I'm fundamentally a tool builder, and LLM coding agents work one million times better if you give them good tools, and I wrote a thing about this

https://john.regehr.org/writing/zero_dof_programming.html

zero_dof_programming

@regehr If we build tools that actually give us zero degrees of freedom, surely there are more efficient and reliable ways to use them than LLMs?

Given that, as you note, zero DOF is only aspirational, I would love to see more work along the lines of the Termite project for synthesizing device drivers. Version 1 took the provided constraints on the behavior of both the device and the OS, did a bunch of computation, and tried to spit out C source without human intervention. Termite 2 took the same inputs, but gave developers an IDE that would auto-complete large chunks when there were no valid alternatives, then prompt the programmer for the few decisions that were left. I think there are lessons I'd like to see more people learn there.

@jamey "If we build tools that actually give us zero degrees of freedom, surely there are more efficient and reliable ways to use them than LLMs?"

the distinction is between recognizing a good solution and creating a good solution. the former is much easier!

@regehr sure, I understand that distinction. like verifying an NP-Hard solution versus generating one, though I know you can tell me all about how these program verification tasks are themselves often NP-Hard. I just think it would be a shame to drop the existing research on program synthesis in favor of something that generates vaguely-guided random text in a long feedback loop. I mean if we really reach zero DOF, I think an existing coverage-guided fuzzer ought to give better results faster than an LLM
@jamey I think we all hope to avoid relying on these big corporate plagiarism machines that are out of our control, so I want you to be right!
@regehr I was trying to avoid phrasing it that way, but yes, very much that 😂
@jamey @regehr I share your concern in this respect but I don't think fuzzers and LLM-assisted search can be made equivalent. At the margin, many existing codebases are already heavily fuzzed and the surfaced issues fixed. What remains are "weird" issues that violate intended invariants in ways that don't generate a fuzzer-visible crash. Use LLM to add instrumentation, so the fuzzer can fuzz, and the combination finds new bugs.
@jamey @regehr I suspect it's possible to construct ethically trained models capable of doing this work, though no such thing exists today.
@mirth @regehr I meant a different thing. If you have a hypothetical tool that tells you whether your source code meets your requirements, run a fuzzer on that tool: it may eventually find an input program that satisfies your requirements. This is not that different from using an LLM in a feedback loop with such a tool, except a coverage-guided fuzzer can see inside the tool to make potentially better guesses about what result you want. I claim random fuzzing should be "smarter" than an LLM for that purpose.

@jamey @regehr Oh I see. Do you follow "classical" AI? The combinatorics of program synthesis are (I think) even harder than say chess or go, but maybe we'll see some of the same patterns (heuristic search) at least until some possible future where quantum computers reduce the need to prune the tree.

On a different tack, random program search guided by spec coverage has a similar "mouth feel" of layer-hopping cleverness to the RPython JIT-from-interpreter extraction. Hmm.

@mirth @regehr I do have some experience with combinatorial search, mostly when I was a student a couple decades ago, and I love it! In a way I think it's kind of disappointing that SMT solvers are so good, because they make it not worth learning search techniques for most problems unless you get extra deep into a problem, and that takes away some of the joy of studying search.

@mirth @jamey so here's our paper (the one referenced in the post) using randomized synthesis. this is as good as we can do, so far. we might be able to do better with more work, but I don't know. but regardless, the difference between the LLM and randomized synthesis is night and day, it's not even close, and I strongly doubt we can close this gap.

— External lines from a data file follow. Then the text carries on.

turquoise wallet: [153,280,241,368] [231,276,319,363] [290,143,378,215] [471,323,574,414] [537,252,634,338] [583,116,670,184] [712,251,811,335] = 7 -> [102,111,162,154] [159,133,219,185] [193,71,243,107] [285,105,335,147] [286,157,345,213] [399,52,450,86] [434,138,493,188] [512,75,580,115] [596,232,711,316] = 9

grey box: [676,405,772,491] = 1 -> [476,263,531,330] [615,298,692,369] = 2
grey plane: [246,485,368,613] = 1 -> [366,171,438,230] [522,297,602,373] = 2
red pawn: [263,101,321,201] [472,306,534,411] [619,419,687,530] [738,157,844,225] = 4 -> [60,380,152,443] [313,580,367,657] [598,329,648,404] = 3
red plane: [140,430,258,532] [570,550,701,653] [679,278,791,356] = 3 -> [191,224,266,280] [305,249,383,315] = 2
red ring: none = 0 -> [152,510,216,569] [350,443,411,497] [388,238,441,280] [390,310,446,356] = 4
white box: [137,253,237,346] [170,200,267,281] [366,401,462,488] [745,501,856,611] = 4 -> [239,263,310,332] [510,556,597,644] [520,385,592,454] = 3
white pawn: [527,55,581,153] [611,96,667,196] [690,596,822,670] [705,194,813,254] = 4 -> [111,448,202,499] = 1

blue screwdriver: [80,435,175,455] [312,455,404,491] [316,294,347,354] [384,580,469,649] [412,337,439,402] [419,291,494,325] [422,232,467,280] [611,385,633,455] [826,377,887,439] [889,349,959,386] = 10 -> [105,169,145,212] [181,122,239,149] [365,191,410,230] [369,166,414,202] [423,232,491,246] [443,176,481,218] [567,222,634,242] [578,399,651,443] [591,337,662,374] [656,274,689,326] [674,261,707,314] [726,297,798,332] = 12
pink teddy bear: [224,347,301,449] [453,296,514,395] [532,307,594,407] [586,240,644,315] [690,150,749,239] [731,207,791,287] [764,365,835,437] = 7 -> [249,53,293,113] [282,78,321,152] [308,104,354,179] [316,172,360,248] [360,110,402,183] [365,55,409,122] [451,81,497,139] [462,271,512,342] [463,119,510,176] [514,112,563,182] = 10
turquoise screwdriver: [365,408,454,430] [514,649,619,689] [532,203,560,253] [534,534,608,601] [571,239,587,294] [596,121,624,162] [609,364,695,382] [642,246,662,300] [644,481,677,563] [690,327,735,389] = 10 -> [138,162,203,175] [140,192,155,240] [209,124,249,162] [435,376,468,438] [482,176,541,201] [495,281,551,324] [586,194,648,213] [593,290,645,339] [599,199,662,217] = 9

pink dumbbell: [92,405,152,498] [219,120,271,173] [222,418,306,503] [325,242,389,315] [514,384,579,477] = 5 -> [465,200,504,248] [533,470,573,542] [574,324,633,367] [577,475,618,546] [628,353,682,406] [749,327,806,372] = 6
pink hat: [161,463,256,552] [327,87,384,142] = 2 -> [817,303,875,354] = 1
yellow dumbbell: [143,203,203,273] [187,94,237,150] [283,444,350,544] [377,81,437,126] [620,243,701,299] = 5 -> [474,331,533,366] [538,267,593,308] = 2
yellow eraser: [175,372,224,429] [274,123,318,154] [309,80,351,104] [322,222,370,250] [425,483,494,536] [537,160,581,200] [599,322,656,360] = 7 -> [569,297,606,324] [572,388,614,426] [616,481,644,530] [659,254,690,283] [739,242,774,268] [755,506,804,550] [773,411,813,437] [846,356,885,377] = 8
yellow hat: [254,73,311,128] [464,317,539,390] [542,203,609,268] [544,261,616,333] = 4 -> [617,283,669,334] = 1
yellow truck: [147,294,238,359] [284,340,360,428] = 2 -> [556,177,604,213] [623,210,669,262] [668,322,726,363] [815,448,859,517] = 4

https://users.cs.utah.edu/~regehr/papers/popl26.pdf

@mirth @jamey @regehr Also, crashes that are hard to find by coverage-guided fuzzing (e.g. CVE-2023-4863), but easy to detect when they happen -- as crashes are.
@robryk @regehr @jamey Yes, some of those I think LLMs can find by inspection without much tooling. There's also the automation of hint extraction from existing CVEs to guide where to look (like "read all the CVEs for image loading libraries and summarize the common exploitable bugs, then build harnesses for each"). I'm no professional but in just a little experimentation it proved way too easy to find bug candidates than is healthy for the world.